Bold claim: Songlines weave a 2,300-kilometer web that links far-flung parts of Australia through ritual, song, and storytelling, preserving a shared sense of place. Across the continent, Songlines—also called Dreaming tracks—connect First Nations communities, mapping beliefs and responsibilities from one region to another. Our recent research builds on this idea by combining traditional knowledge with archaeological evidence to trace these connections where historical violence disrupted them.
Isabel’s mother, Annie Hansen, passed down stories from the Wangkamadla people to Isabel, who then shared them with her daughter, Avelina. We merge these living narratives with Iain’s archaeological fieldwork in diverse Australian regions to broaden the map of how songs and tracks cross regional boundaries.
Rock art from one area demonstrates that Songlines extend from Murujuga, on the Indian Ocean coast, to the eastern Simpson Desert, a distance of about 2,300 kilometers.
Preserving sacred places
Annie Hansen (often called Mrs. Hansen) and her husband Jack (known locally as Snapshot) were born roughly 125 years ago and grew up on land at the edge of Australia’s Simpson Desert in far western Queensland. They worked at Glenormiston Station in the Channel Country and occasionally visited sacred sites nearby to maintain them and retell their songs and stories.
The station community treated these visits as casual “walkabouts,” but in truth they were essential for sustaining the people’s connection to Country. Isabel grew up on that land.
In 1982, Mrs. Hansen led a ceremonial tour of these sites, accompanied by Iain, Isabel, and her husband Ramón Tarragó. Some sites were ceremonial—such as a cobble nest—while others were art sites. At each stop, Mrs.
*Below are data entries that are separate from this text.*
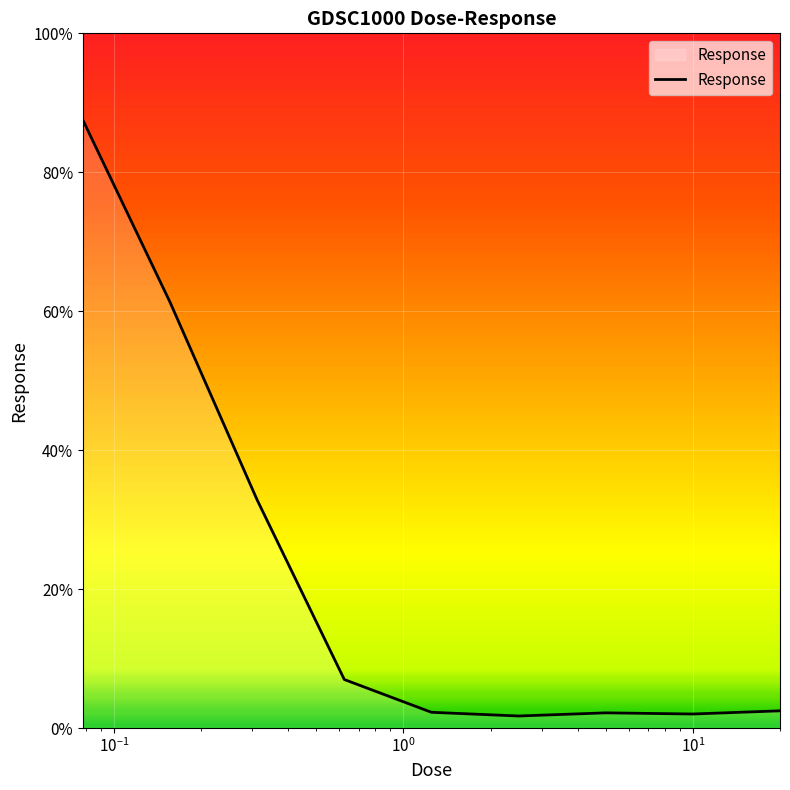

What is the greatest value displayed?

87.5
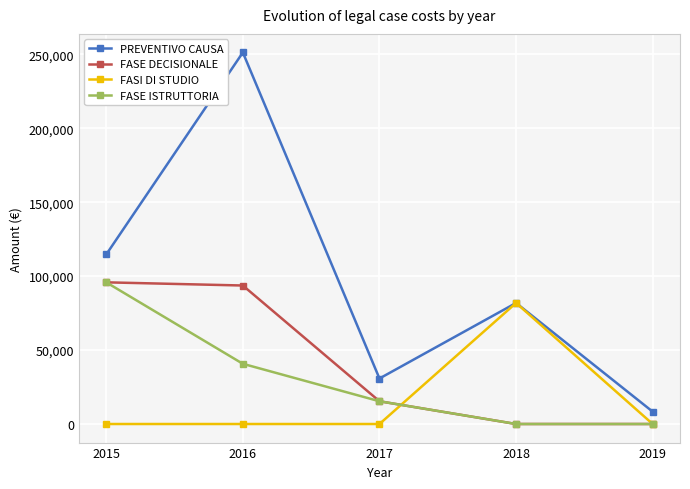

What is the average value of the FASE ISTRUTTORIA series?

30374.6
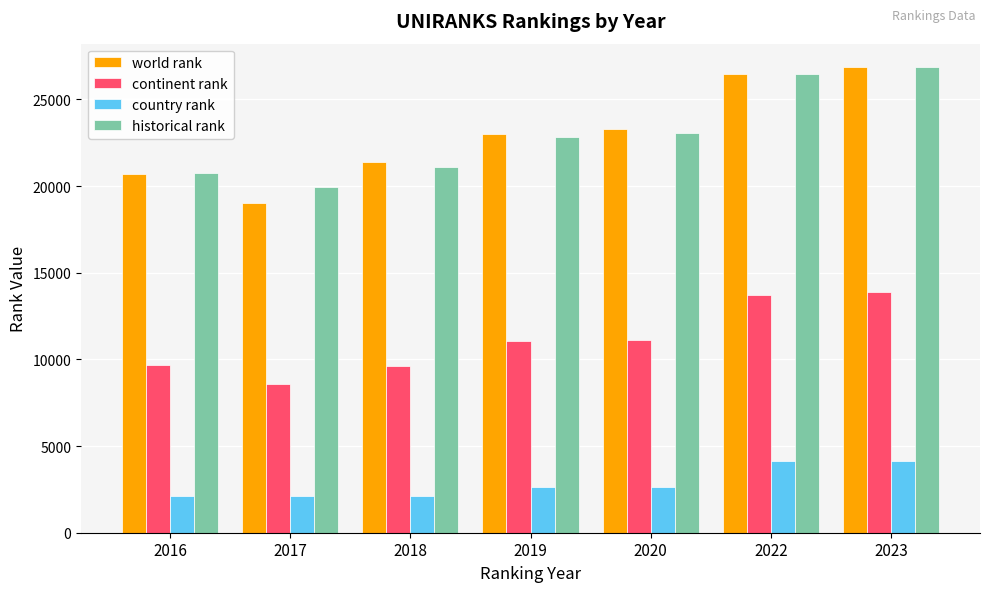

What is the greatest value displayed?

26870.0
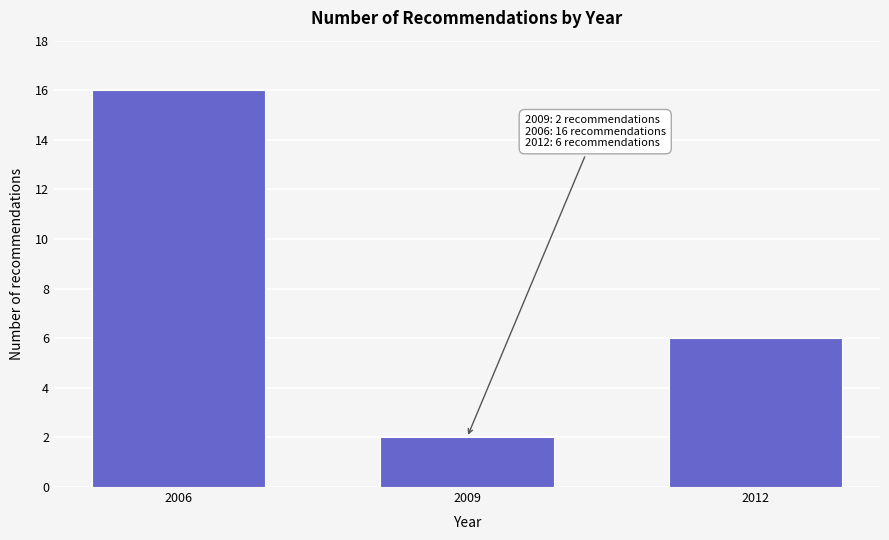

Reading left to right, list all the values displayed in this chart.

2006=16	2009=2	2012=6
Hansen recounted stories tied to the locations and, during the journey, sang in the language she learned from her people while adding sand drawings to illustrate the narratives.
Her songs spoke of connections westward through the Songlines—Dreaming tracks associated with the journeys of dingoes from the West and emus from the Southwest—and she described links to Western Australia.
Our analysis of the rock art imagery shows the same motifs appearing across Australia, from the Simpson Desert to the Indian Ocean.
Tracing connections
We built a map of related imagery by linking smaller, interconnected regional networks of relationships and stories. While each region displayed its own range of motifs, the same geometric signs carried coded meanings across areas.
In the Boulia region, for example, First Nations Yulluna elder Tom Sullivan told us about additional local Dreaming tracks: the Yellow Belly fish from Wonomo Waterhole and the Rainbow Serpent from Woodul Rockhole, both located further north. These stories aligned with mythologies along trade routes used to obtain the narcotic plant Pituri, ceremonies of which were owned by Mrs. Hansen and related women.
We also traced archaeological evidence—axes quarried around Cloncurry and Mount Isa—that moved south along these same routes, with further connections evidenced by 19th-century message sticks.
As Mrs. Hansen once said, rock faces and caves bear paintings and carvings that outsiders have never seen. In that Country lie the bones of her people.
Across Australia, paintings and carvings have weathered over time, yet repeated use of the rock and varying weathering patterns reveal sites that were part of long-standing ceremonial and ritual practices. The recurring signs suggest that the stories Mrs. Hansen shared carried coded meanings that linked communities.
By comparing images from the Simpson Desert edge with those near Murujuga and intermediate sites, we can see that similar signs encoded meanings used in ceremonies, reinforcing a shared symbolic language across diverse landscapes.
From the Simpson Desert to the Indian Ocean, and north toward Cloncurry and south to Mutawinji, these signs likely transmitted common meanings that sustained ritual relationships. When Mrs. Hansen and Jack Hansen went “walkabout,” it wasn’t a casual outing; it was a vital act of maintaining their profound ties to Country, especially after pastoralism had disrupted much of the traditional context.
Together, these threads reveal the reach and continuity of the Songlines that Mrs. Hansen spoke about, demonstrating how living knowledge, art, and archaeology illuminate a vast network of connected places and meanings across Australia.